We are however starting to see the beginnings of these platforms emerge at least for "traditional" machine learning models, with startups like Edge Impulse, and enterprise focused offerings like Intel's Geti. But I think it's still somewhat arguable what Visicalc for machine learning might look like, and what it should be capable of abstracting away for the end user. Whether it's "traditional" machine learning models, or the new LLMs, it's not yet obvious what depth of knowledge a user should necessarily need to have to make use of them. How much abstraction tooling should provide.
The spreadsheet is a tool, but it's an extremely flexible one.
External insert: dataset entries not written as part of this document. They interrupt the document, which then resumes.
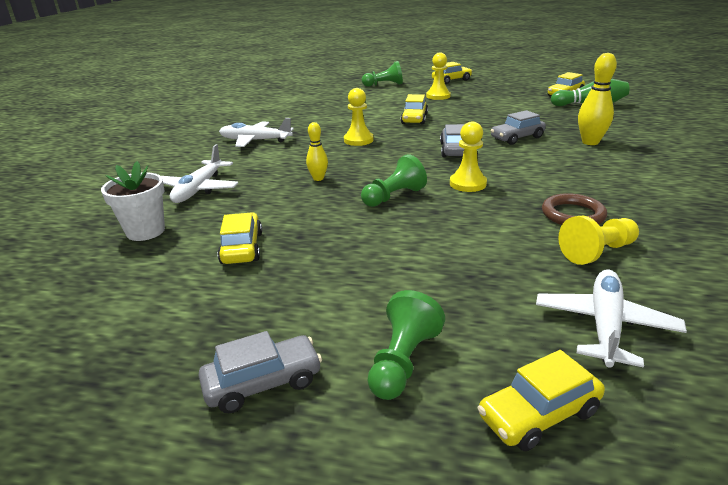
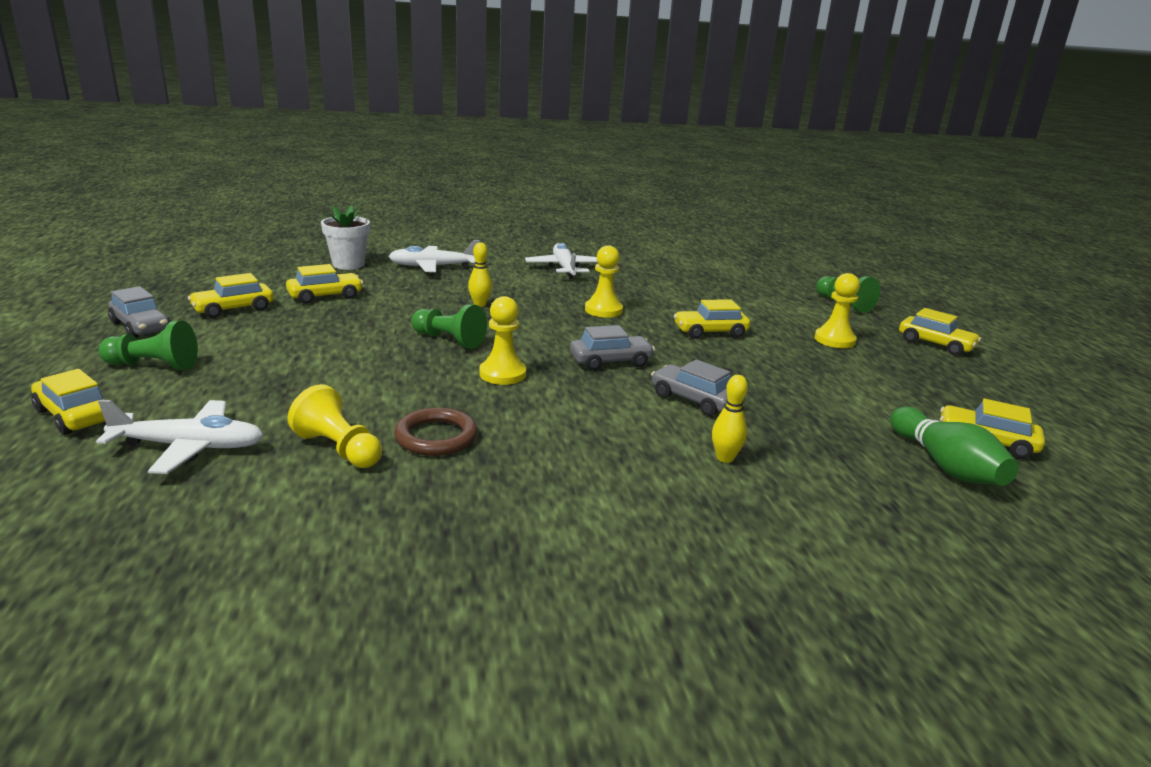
camera: 65 degrees right, 5 degrees down
yellow bowling pin [578,53,617,145] -> yellow bowling pin [712,375,748,463], size x0.60
none -> yellow car [188,273,274,318]

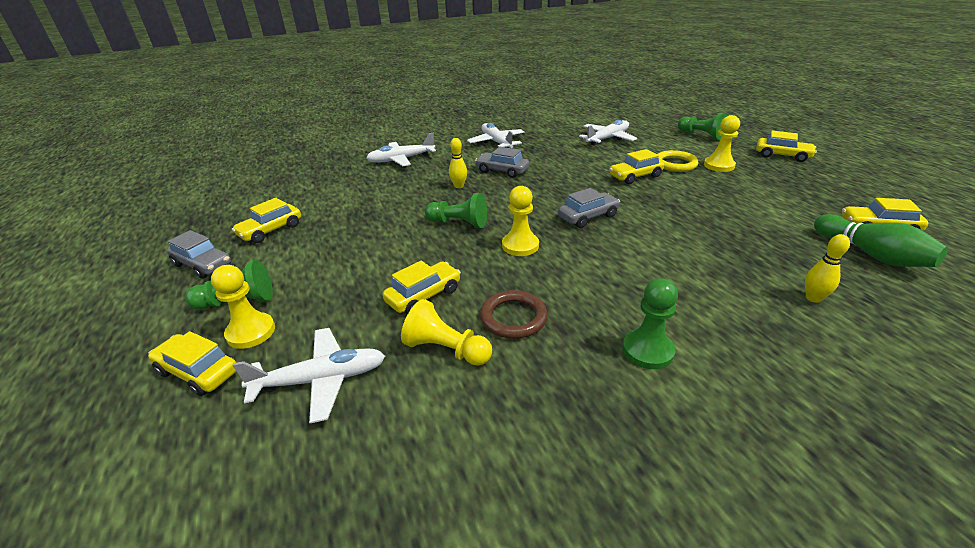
camera: 10 degrees left, 10 degrees up
yellow car [286,264,363,304] -> yellow car moved to [383,261,461,314]
white flower pot [321,205,370,270] -> none
yellow pawn [585,245,623,318] -> yellow pawn moved to [211,265,275,349]
grey car [651,359,731,416] -> grey car moved to [475,147,529,178]
yellow bowling pin [712,375,748,463] -> yellow bowling pin moved to [805,234,850,303]
none -> white plane [579,120,637,145]
none -> green pawn [622,278,678,369]
none -> yellow ring [658,150,698,172]

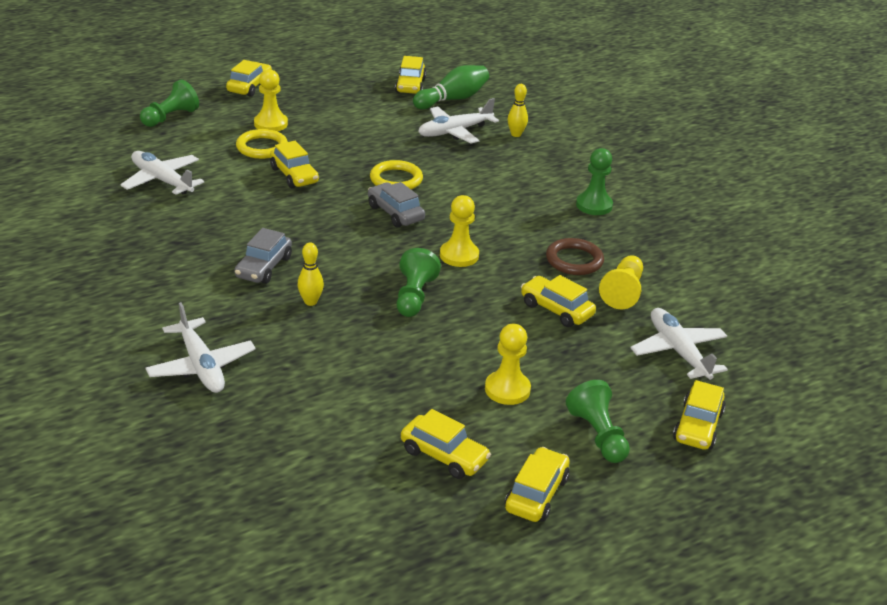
camera: 100 degrees left, 0 degrees up
grey car [167,230,231,279] -> yellow car [505,447,570,522]
yellow pawn [211,265,275,349] -> yellow pawn moved to [485,324,531,405]
white plane [467,123,524,148] -> white plane moved to [418,98,499,143]
none -> yellow ring [370,160,423,190]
Even in the hands of novice it can perform complicated tasks, its power is inherent in a combination of its abstraction of the underlying calculations and replication of those calculations. Its arrival opened up areas of domain knowledge to non-domain experts — double entry book keeping for instance — through the use of templates and abstraction. Users of spreadsheets are not experts in using spreadsheets necessarily. Instead they are domain experts using the spreadsheet as a tool. They know how to use the tool, and the tool abstracts away the domain knowledge needed to use the tool itself. We need the same for machine learning, for AI.
Right now there is a huge gap between the model zoos, and provided example code, built to do what are usually tinkertoy-level tasks and the ability to bring your own data. Until we have tooling and platforms that let us bring our own data, build our own models, and then use that model in production to do a task that solves a problem for us — without the domain knowledge around the model itself, but only that of the problem space we are working in — then we're not yet leveraging machine learning.
We need models and tooling that can be used day-to-day by engineers, not tooling that is aimed at researchers.